### SOURCE DATA:
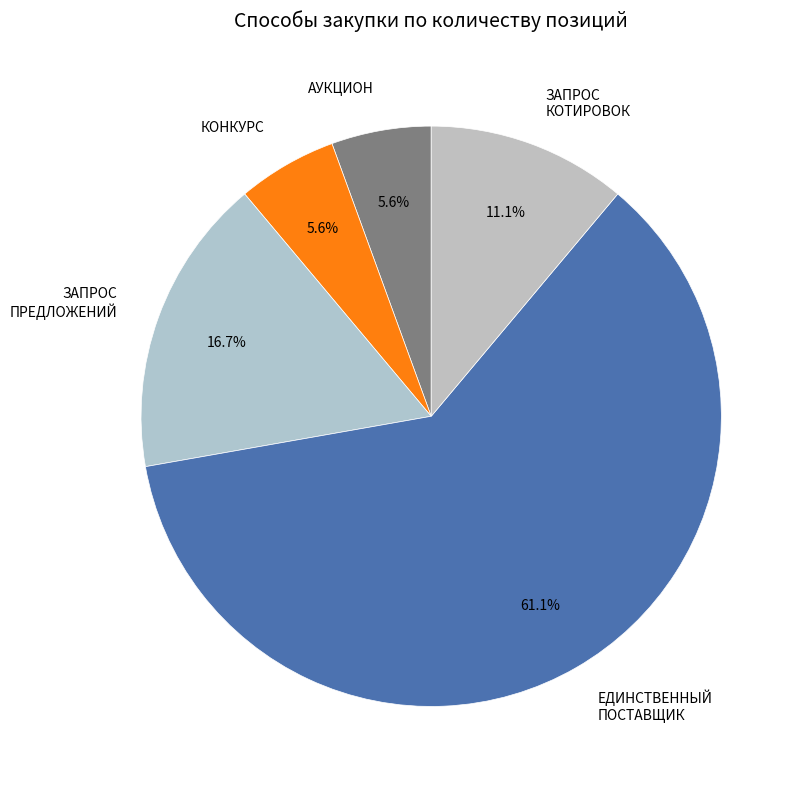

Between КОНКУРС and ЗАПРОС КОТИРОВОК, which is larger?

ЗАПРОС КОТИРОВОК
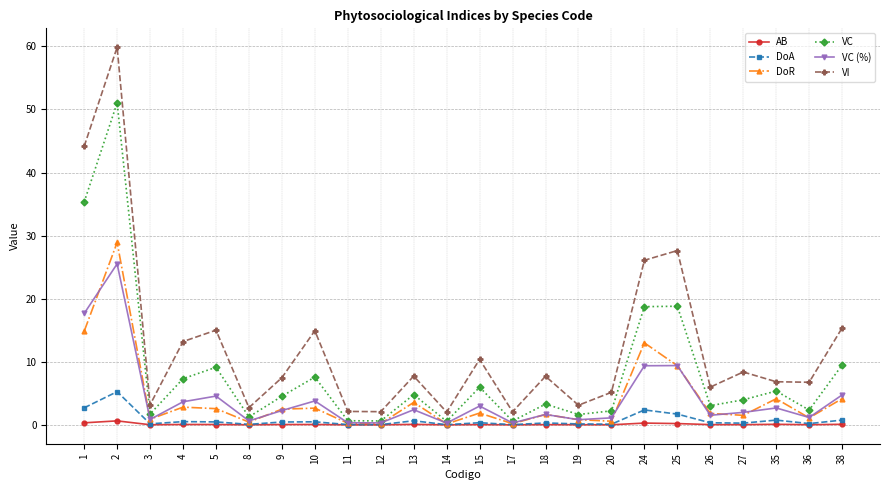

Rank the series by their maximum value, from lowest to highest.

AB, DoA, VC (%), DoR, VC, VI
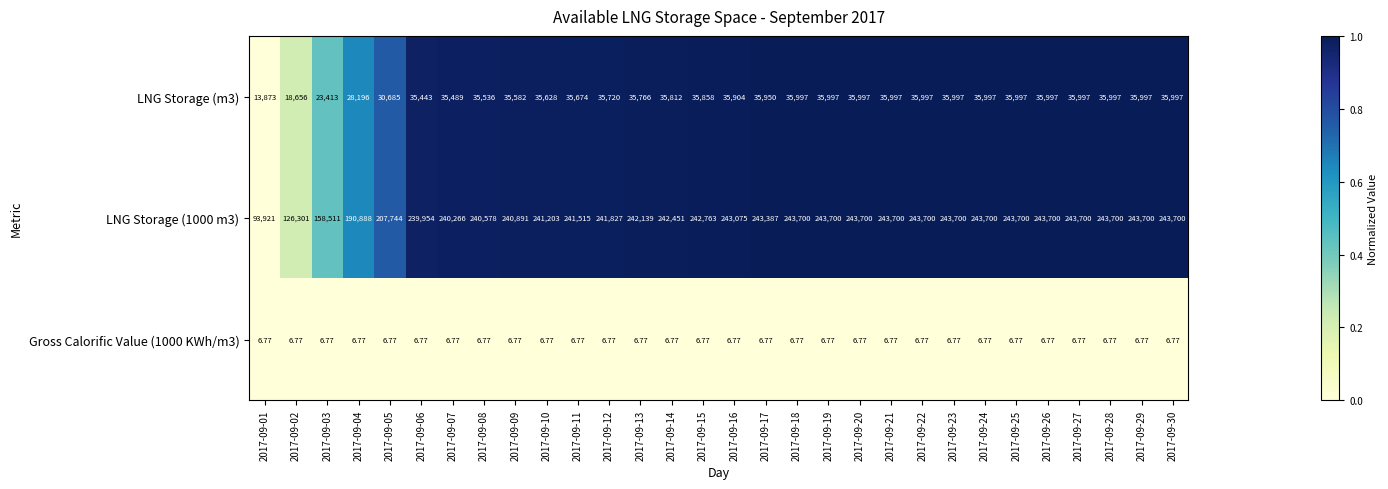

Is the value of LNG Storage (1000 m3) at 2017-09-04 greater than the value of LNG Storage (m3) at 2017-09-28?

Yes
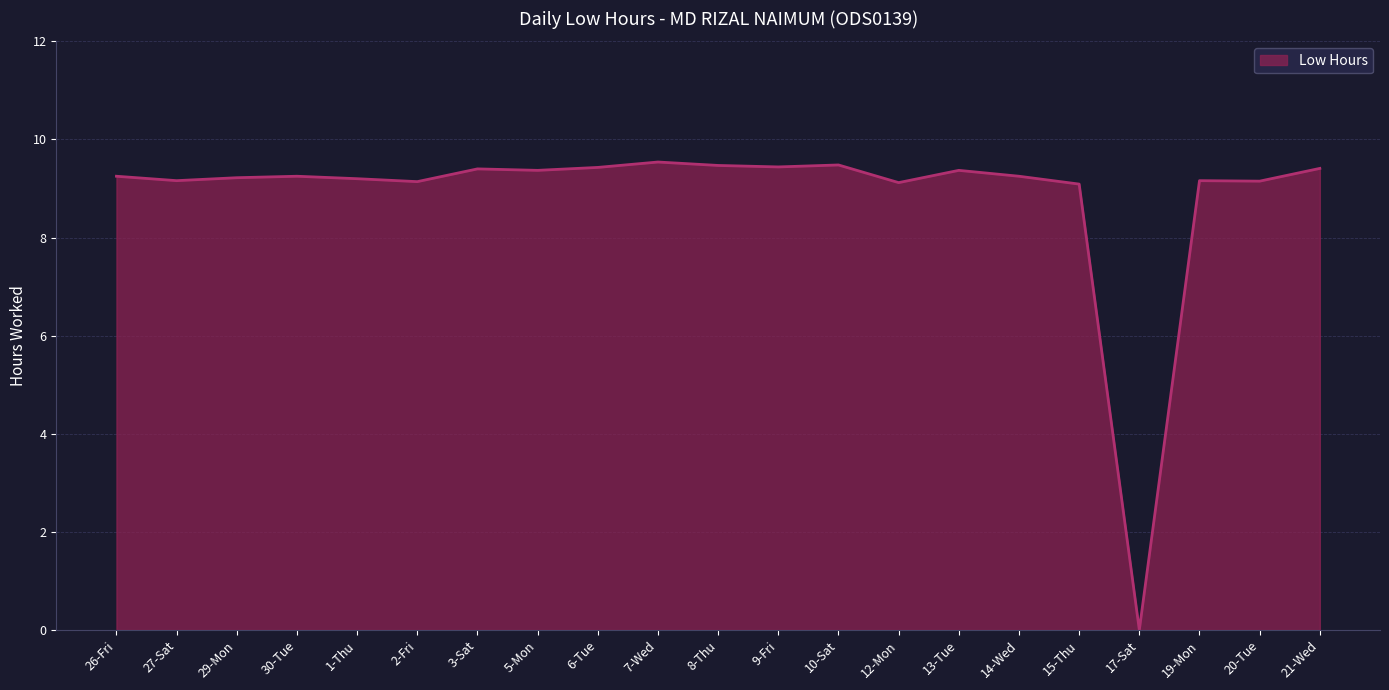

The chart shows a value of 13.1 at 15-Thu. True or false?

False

### WHAT YOU HAVE TO DO:
Gather every line above that contains the word "value" and copy each one in full.

### RESPONSE:
Rank the series by their maximum value, from lowest to highest.
Is the value of LNG Storage (1000 m3) at 2017-09-04 greater than the value of LNG Storage (m3) at 2017-09-28?
The chart shows a value of 13.1 at 15-Thu. True or false?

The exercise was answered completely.